Alla base dello sciopero ci sono diverse criticità che i rider denunciano da tempo. In primo piano il tema delle tariffe, giudicate “assurde” e sempre più penalizzanti. Il contratto di riferimento, spiegano i lavoratori, è scaduto da anni e le piattaforme starebbero approfittando di questo vuoto contrattuale per abbassare i compensi, imponendo allo stesso tempo distanze sempre più lunghe per le consegne.
Un altro nodo centrale riguarda il reclutamento continuo di nuovi rider. Secondo i manifestanti, l’ingresso quotidiano di nuovi lavoratori rappresenta una vera e propria “piaga”, perché aumenta la concorrenza interna e riduce ulteriormente le possibilità di guadagno per chi già opera sul territorio.
"Lo sciopero di oggi - afferma Giuseppe Modafferi - non è a oltranza. La mobilitazione è stata programmata solo per la giornata odierna, con l’obiettivo di lanciare un segnale forte alle piattaforme e attendere eventuali risposte. Tuttavia, se non dovessero arrivare riscontri ritenuti soddisfacenti, non viene esclusa la possibilità di nuove proteste in futuro".

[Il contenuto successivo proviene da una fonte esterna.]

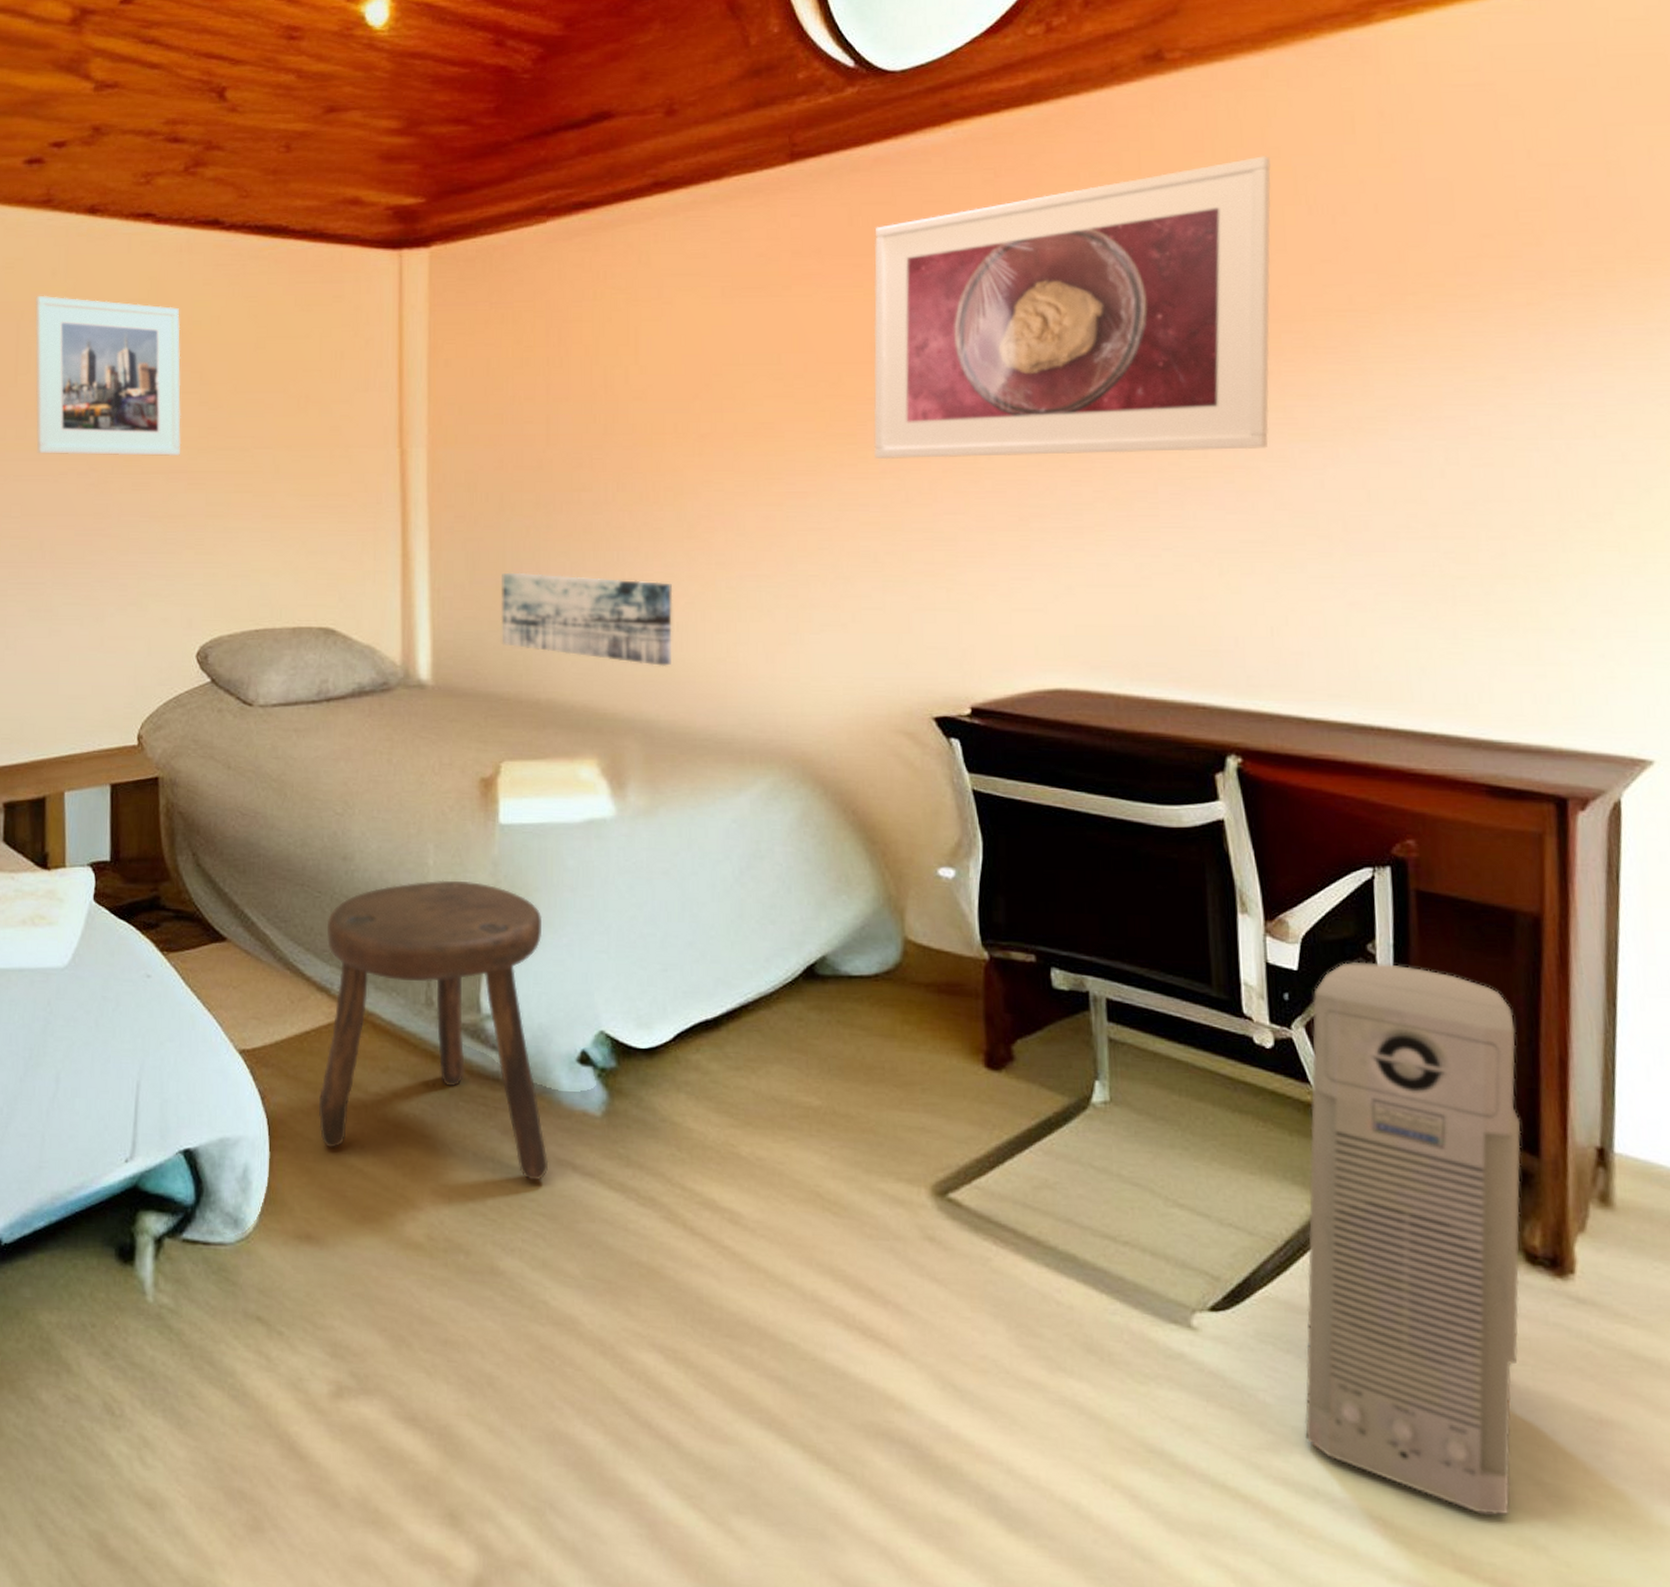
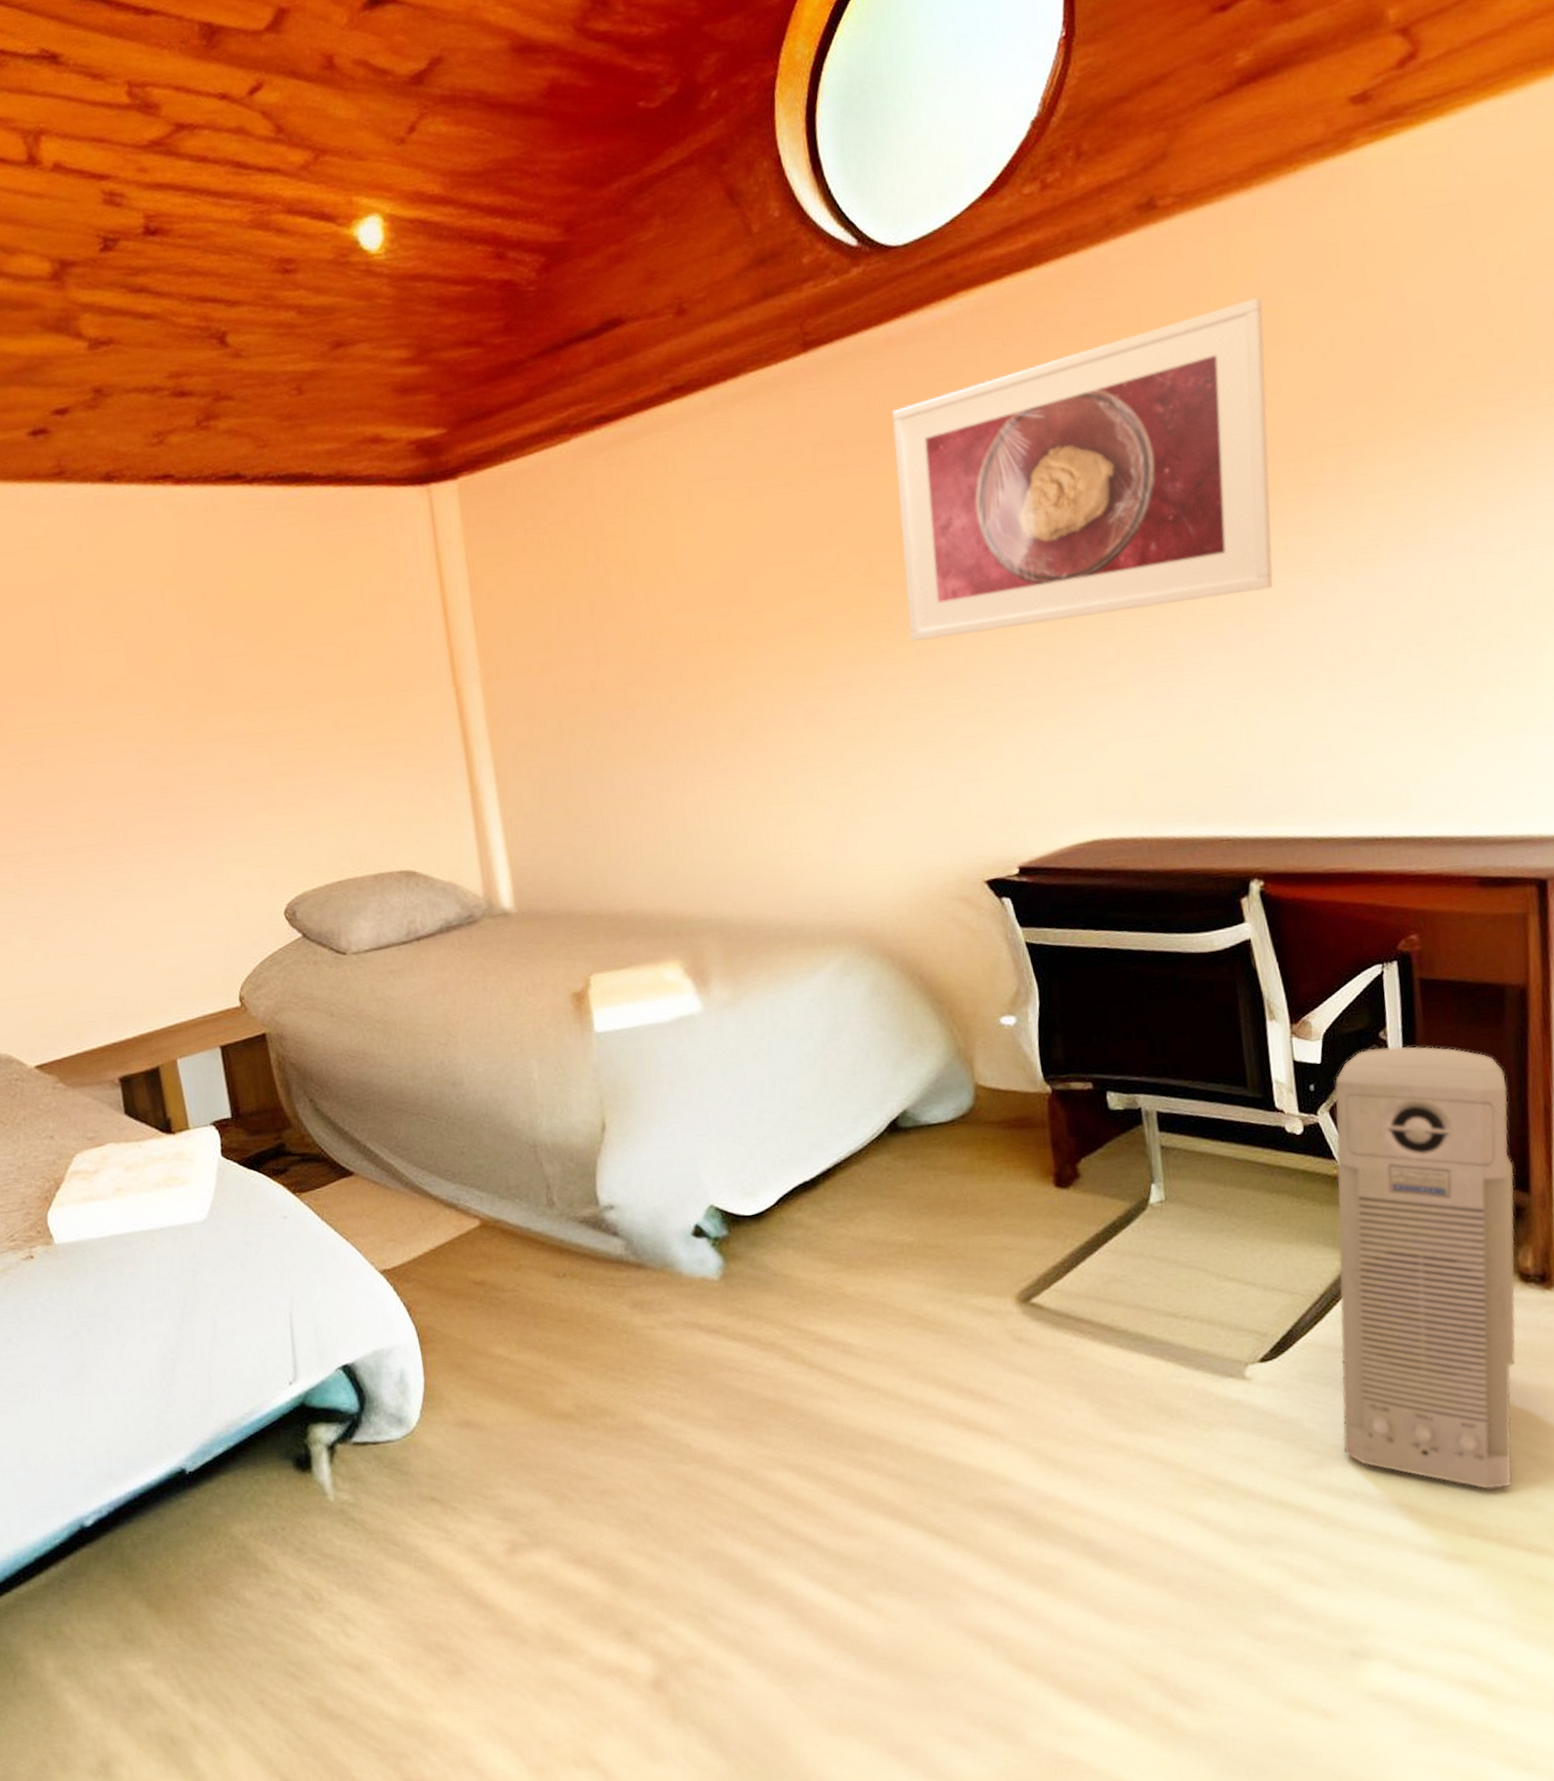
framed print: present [34,295,182,457] -> none [65,570,238,735]
stool: present [318,880,549,1181] -> none [446,1088,678,1345]
wall art: present [501,572,672,667] -> none [569,786,739,867]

I disagi non sono mancati. Gli utenti e l’intera città di Reggio Calabria sono stati inevitabilmente penalizzati dal blocco del servizio. Una conseguenza che i rider riconoscono, ma che ritengono necessaria per far emergere una realtà spesso poco visibile.
“Molte volte non si sa cosa c’è sotto questo lavoro – spiega Modafferi – ma anche noi abbiamo tanti problemi e vogliamo che i nostri diritti vengano rispettati”.
Infine, l’appello non è rivolto solo alle piattaforme. I rider chiedono attenzione anche alle istituzioni locali. Tra le difficoltà quotidiane segnalano in particolare il problema dei parcheggi, che rende il lavoro ancora più complicato.
"La manifestazione di oggi vuole quindi essere anche un messaggio all’amministrazione comunale, affinché si apra un confronto e si trovino soluzioni concrete a una questione ritenuta abbastanza seria" - conclude il rider Modafferi.
Una giornata di stop, dunque, che punta ad accendere i riflettori su un settore fondamentale per la città, ma che, denunciano i rider, continua a reggersi su equilibri sempre più fragili.